### [Exercise requirements]
Transcribe every line of the data below verbatim, keeping each line in its original language and order.

Recorded information section start

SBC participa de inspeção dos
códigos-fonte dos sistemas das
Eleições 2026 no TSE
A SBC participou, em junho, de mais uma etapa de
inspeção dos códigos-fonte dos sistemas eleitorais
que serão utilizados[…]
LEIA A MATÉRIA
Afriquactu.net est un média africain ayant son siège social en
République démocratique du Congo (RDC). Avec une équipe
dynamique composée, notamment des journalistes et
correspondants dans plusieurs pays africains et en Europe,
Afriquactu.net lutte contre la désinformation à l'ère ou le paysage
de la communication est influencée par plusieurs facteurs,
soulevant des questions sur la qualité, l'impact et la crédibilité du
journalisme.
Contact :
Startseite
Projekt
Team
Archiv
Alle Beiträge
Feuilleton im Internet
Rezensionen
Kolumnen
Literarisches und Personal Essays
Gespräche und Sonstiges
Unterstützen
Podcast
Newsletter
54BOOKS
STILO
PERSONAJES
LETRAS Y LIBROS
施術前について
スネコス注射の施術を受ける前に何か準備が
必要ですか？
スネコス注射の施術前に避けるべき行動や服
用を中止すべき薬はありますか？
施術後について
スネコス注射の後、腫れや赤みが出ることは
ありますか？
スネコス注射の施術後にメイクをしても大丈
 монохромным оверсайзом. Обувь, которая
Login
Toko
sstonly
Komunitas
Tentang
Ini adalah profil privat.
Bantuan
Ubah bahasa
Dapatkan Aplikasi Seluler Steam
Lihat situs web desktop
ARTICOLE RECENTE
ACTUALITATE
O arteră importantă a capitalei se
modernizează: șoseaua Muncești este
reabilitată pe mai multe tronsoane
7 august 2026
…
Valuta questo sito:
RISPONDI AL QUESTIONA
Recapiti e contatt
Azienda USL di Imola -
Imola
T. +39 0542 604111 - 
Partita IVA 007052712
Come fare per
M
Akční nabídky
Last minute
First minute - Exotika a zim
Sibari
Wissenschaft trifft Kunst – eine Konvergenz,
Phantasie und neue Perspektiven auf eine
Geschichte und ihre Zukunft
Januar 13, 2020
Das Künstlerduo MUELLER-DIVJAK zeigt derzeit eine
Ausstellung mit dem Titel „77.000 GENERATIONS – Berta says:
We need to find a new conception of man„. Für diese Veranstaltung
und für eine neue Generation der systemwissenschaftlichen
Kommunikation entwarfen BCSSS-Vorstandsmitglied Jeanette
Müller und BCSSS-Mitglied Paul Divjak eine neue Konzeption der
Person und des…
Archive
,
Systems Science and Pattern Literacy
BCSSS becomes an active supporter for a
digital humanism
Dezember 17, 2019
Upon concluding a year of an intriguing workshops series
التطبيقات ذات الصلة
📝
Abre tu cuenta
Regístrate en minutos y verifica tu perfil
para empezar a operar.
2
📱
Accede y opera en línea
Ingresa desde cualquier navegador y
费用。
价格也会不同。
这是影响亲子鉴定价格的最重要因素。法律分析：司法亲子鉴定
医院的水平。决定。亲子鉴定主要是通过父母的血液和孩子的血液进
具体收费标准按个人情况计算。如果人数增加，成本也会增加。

Recorded information section end

### [Response box]
SBC participa de inspeção dos
códigos-fonte dos sistemas das
Eleições 2026 no TSE
A SBC participou, em junho, de mais uma etapa de
inspeção dos códigos-fonte dos sistemas eleitorais
que serão utilizados[…]
LEIA A MATÉRIA
Afriquactu.net est un média africain ayant son siège social en
République démocratique du Congo (RDC). Avec une équipe
dynamique composée, notamment des journalistes et
correspondants dans plusieurs pays africains et en Europe,
Afriquactu.net lutte contre la désinformation à l'ère ou le paysage
de la communication est influencée par plusieurs facteurs,
soulevant des questions sur la qualité, l'impact et la crédibilité du
journalisme.
Contact :
Startseite
Projekt
Team
Archiv
Alle Beiträge
Feuilleton im Internet
Rezensionen
Kolumnen
Literarisches und Personal Essays
Gespräche und Sonstiges
Unterstützen
Podcast
Newsletter
54BOOKS
STILO
PERSONAJES
LETRAS Y LIBROS
施術前について
スネコス注射の施術を受ける前に何か準備が
必要ですか？
スネコス注射の施術前に避けるべき行動や服
用を中止すべき薬はありますか？
施術後について
スネコス注射の後、腫れや赤みが出ることは
ありますか？
スネコス注射の施術後にメイクをしても大丈
 монохромным оверсайзом. Обувь, которая
Login
Toko
sstonly
Komunitas
Tentang
Ini adalah profil privat.
Bantuan
Ubah bahasa
Dapatkan Aplikasi Seluler Steam
Lihat situs web desktop
ARTICOLE RECENTE
ACTUALITATE
O arteră importantă a capitalei se
modernizează: șoseaua Muncești este
reabilitată pe mai multe tronsoane
7 august 2026
…
Valuta questo sito:
RISPONDI AL QUESTIONA
Recapiti e contatt
Azienda USL di Imola -
Imola
T. +39 0542 604111 - 
Partita IVA 007052712
Come fare per
M
Akční nabídky
Last minute
First minute - Exotika a zim
Sibari
Wissenschaft trifft Kunst – eine Konvergenz,
Phantasie und neue Perspektiven auf eine
Geschichte und ihre Zukunft
Januar 13, 2020
Das Künstlerduo MUELLER-DIVJAK zeigt derzeit eine
Ausstellung mit dem Titel „77.000 GENERATIONS – Berta says:
We need to find a new conception of man„. Für diese Veranstaltung
und für eine neue Generation der systemwissenschaftlichen
Kommunikation entwarfen BCSSS-Vorstandsmitglied Jeanette
Müller und BCSSS-Mitglied Paul Divjak eine neue Konzeption der
Person und des…
Archive
,
Systems Science and Pattern Literacy
BCSSS becomes an active supporter for a
digital humanism
Dezember 17, 2019
Upon concluding a year of an intriguing workshops series
التطبيقات ذات الصلة
📝
Abre tu cuenta
Regístrate en minutos y verifica tu perfil
para empezar a operar.
2
📱
Accede y opera en línea
Ingresa desde cualquier navegador y
费用。
价格也会不同。
这是影响亲子鉴定价格的最重要因素。法律分析：司法亲子鉴定
医院的水平。决定。亲子鉴定主要是通过父母的血液和孩子的血液进
具体收费标准按个人情况计算。如果人数增加，成本也会增加。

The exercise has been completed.